__Stated exercise__: Copy the lines below, switching every "layout element" to "page element" and leaving everything else as it is.

··· Supplied records

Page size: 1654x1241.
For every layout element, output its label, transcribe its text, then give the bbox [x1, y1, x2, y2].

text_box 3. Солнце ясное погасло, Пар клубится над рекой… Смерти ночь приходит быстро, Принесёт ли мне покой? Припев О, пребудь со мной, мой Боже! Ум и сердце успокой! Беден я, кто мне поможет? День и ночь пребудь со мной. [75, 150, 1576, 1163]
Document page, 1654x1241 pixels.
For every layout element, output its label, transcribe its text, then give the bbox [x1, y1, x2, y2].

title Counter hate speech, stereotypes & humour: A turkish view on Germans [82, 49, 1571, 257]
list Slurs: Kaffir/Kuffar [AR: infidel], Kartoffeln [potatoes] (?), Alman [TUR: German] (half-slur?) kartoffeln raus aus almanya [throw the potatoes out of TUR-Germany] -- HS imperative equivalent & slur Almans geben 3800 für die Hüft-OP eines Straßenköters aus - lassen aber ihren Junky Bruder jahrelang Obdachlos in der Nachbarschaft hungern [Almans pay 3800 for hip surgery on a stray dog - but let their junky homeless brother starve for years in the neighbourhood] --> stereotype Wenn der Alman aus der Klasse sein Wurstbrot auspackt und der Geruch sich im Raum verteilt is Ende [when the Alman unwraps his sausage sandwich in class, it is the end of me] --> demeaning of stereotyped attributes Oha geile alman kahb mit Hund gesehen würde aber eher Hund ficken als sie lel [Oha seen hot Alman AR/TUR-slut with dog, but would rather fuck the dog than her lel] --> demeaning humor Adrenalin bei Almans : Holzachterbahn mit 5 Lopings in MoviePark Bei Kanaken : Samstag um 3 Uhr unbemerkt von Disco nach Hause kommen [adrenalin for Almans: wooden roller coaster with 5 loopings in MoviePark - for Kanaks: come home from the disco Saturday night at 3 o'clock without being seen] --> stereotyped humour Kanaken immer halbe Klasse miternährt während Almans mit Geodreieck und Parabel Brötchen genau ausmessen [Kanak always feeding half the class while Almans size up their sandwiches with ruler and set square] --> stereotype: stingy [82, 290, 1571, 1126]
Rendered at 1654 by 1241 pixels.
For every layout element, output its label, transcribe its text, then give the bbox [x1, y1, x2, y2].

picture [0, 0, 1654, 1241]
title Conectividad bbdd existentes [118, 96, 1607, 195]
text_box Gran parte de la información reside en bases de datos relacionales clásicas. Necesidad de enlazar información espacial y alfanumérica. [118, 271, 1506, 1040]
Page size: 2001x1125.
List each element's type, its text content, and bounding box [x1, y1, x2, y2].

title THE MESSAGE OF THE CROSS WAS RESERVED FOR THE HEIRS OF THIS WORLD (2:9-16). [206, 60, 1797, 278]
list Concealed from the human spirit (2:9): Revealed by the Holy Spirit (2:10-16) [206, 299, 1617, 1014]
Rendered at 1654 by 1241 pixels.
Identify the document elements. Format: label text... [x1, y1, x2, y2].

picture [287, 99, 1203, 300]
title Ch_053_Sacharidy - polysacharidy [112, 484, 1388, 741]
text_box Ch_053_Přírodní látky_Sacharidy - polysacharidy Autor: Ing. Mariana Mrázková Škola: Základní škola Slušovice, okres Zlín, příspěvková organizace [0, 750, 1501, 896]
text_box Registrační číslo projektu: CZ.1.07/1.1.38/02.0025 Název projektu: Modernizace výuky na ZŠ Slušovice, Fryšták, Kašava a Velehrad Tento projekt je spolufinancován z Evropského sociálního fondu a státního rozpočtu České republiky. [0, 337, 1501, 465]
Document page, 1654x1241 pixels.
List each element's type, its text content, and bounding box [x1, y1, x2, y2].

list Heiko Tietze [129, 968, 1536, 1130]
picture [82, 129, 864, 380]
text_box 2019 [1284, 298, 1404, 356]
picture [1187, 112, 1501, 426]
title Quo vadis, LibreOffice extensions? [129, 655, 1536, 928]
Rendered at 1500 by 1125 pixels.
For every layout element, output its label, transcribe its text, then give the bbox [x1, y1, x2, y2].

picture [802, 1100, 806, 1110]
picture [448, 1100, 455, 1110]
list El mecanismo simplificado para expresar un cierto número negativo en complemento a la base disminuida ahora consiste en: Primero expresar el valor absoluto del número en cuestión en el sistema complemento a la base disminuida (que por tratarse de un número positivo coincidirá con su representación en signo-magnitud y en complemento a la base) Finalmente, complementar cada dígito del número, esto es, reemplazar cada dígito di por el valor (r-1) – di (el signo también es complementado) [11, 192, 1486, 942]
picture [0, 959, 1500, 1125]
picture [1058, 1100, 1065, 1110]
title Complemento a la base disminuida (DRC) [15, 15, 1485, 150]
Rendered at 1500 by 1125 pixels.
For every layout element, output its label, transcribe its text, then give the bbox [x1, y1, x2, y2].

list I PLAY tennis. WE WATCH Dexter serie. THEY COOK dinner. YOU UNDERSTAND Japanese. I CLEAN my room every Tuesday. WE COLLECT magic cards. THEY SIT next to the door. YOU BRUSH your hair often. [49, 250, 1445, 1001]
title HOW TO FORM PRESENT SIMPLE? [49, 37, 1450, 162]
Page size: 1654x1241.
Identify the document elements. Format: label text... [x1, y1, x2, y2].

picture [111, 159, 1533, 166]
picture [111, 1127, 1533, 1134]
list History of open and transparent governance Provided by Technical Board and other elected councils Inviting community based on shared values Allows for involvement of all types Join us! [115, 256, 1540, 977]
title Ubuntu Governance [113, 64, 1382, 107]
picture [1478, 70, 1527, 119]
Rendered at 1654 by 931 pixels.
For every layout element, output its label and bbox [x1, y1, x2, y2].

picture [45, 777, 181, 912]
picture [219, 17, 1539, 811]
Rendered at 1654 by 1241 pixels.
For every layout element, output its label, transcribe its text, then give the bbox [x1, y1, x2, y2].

······

__Task solution__:
Page size: 1654x1241.
For every page element, output its label, transcribe its text, then give the bbox [x1, y1, x2, y2].

text_box 3. Солнце ясное погасло, Пар клубится над рекой… Смерти ночь приходит быстро, Принесёт ли мне покой? Припев О, пребудь со мной, мой Боже! Ум и сердце успокой! Беден я, кто мне поможет? День и ночь пребудь со мной. [75, 150, 1576, 1163]
Document page, 1654x1241 pixels.
For every page element, output its label, transcribe its text, then give the bbox [x1, y1, x2, y2].

title Counter hate speech, stereotypes & humour: A turkish view on Germans [82, 49, 1571, 257]
list Slurs: Kaffir/Kuffar [AR: infidel], Kartoffeln [potatoes] (?), Alman [TUR: German] (half-slur?) kartoffeln raus aus almanya [throw the potatoes out of TUR-Germany] -- HS imperative equivalent & slur Almans geben 3800 für die Hüft-OP eines Straßenköters aus - lassen aber ihren Junky Bruder jahrelang Obdachlos in der Nachbarschaft hungern [Almans pay 3800 for hip surgery on a stray dog - but let their junky homeless brother starve for years in the neighbourhood] --> stereotype Wenn der Alman aus der Klasse sein Wurstbrot auspackt und der Geruch sich im Raum verteilt is Ende [when the Alman unwraps his sausage sandwich in class, it is the end of me] --> demeaning of stereotyped attributes Oha geile alman kahb mit Hund gesehen würde aber eher Hund ficken als sie lel [Oha seen hot Alman AR/TUR-slut with dog, but would rather fuck the dog than her lel] --> demeaning humor Adrenalin bei Almans : Holzachterbahn mit 5 Lopings in MoviePark Bei Kanaken : Samstag um 3 Uhr unbemerkt von Disco nach Hause kommen [adrenalin for Almans: wooden roller coaster with 5 loopings in MoviePark - for Kanaks: come home from the disco Saturday night at 3 o'clock without being seen] --> stereotyped humour Kanaken immer halbe Klasse miternährt während Almans mit Geodreieck und Parabel Brötchen genau ausmessen [Kanak always feeding half the class while Almans size up their sandwiches with ruler and set square] --> stereotype: stingy [82, 290, 1571, 1126]
Rendered at 1654 by 1241 pixels.
For every page element, output its label, transcribe its text, then give the bbox [x1, y1, x2, y2].

picture [0, 0, 1654, 1241]
title Conectividad bbdd existentes [118, 96, 1607, 195]
text_box Gran parte de la información reside en bases de datos relacionales clásicas. Necesidad de enlazar información espacial y alfanumérica. [118, 271, 1506, 1040]
Page size: 2001x1125.
List each element's type, its text content, and bounding box [x1, y1, x2, y2].

title THE MESSAGE OF THE CROSS WAS RESERVED FOR THE HEIRS OF THIS WORLD (2:9-16). [206, 60, 1797, 278]
list Concealed from the human spirit (2:9): Revealed by the Holy Spirit (2:10-16) [206, 299, 1617, 1014]
Rendered at 1654 by 1241 pixels.
Identify the document elements. Format: label text... [x1, y1, x2, y2].

picture [287, 99, 1203, 300]
title Ch_053_Sacharidy - polysacharidy [112, 484, 1388, 741]
text_box Ch_053_Přírodní látky_Sacharidy - polysacharidy Autor: Ing. Mariana Mrázková Škola: Základní škola Slušovice, okres Zlín, příspěvková organizace [0, 750, 1501, 896]
text_box Registrační číslo projektu: CZ.1.07/1.1.38/02.0025 Název projektu: Modernizace výuky na ZŠ Slušovice, Fryšták, Kašava a Velehrad Tento projekt je spolufinancován z Evropského sociálního fondu a státního rozpočtu České republiky. [0, 337, 1501, 465]
Document page, 1654x1241 pixels.
List each element's type, its text content, and bounding box [x1, y1, x2, y2].

list Heiko Tietze [129, 968, 1536, 1130]
picture [82, 129, 864, 380]
text_box 2019 [1284, 298, 1404, 356]
picture [1187, 112, 1501, 426]
title Quo vadis, LibreOffice extensions? [129, 655, 1536, 928]
Rendered at 1500 by 1125 pixels.
For every page element, output its label, transcribe its text, then give the bbox [x1, y1, x2, y2].

picture [802, 1100, 806, 1110]
picture [448, 1100, 455, 1110]
list El mecanismo simplificado para expresar un cierto número negativo en complemento a la base disminuida ahora consiste en: Primero expresar el valor absoluto del número en cuestión en el sistema complemento a la base disminuida (que por tratarse de un número positivo coincidirá con su representación en signo-magnitud y en complemento a la base) Finalmente, complementar cada dígito del número, esto es, reemplazar cada dígito di por el valor (r-1) – di (el signo también es complementado) [11, 192, 1486, 942]
picture [0, 959, 1500, 1125]
picture [1058, 1100, 1065, 1110]
title Complemento a la base disminuida (DRC) [15, 15, 1485, 150]
Rendered at 1500 by 1125 pixels.
For every page element, output its label, transcribe its text, then give the bbox [x1, y1, x2, y2].

list I PLAY tennis. WE WATCH Dexter serie. THEY COOK dinner. YOU UNDERSTAND Japanese. I CLEAN my room every Tuesday. WE COLLECT magic cards. THEY SIT next to the door. YOU BRUSH your hair often. [49, 250, 1445, 1001]
title HOW TO FORM PRESENT SIMPLE? [49, 37, 1450, 162]
Page size: 1654x1241.
Identify the document elements. Format: label text... [x1, y1, x2, y2].

picture [111, 159, 1533, 166]
picture [111, 1127, 1533, 1134]
list History of open and transparent governance Provided by Technical Board and other elected councils Inviting community based on shared values Allows for involvement of all types Join us! [115, 256, 1540, 977]
title Ubuntu Governance [113, 64, 1382, 107]
picture [1478, 70, 1527, 119]
Rendered at 1654 by 931 pixels.
For every page element, output its label and bbox [x1, y1, x2, y2].

picture [45, 777, 181, 912]
picture [219, 17, 1539, 811]
Rendered at 1654 by 1241 pixels.
For every page element, output its label, transcribe its text, then give the bbox [x1, y1, x2, y2].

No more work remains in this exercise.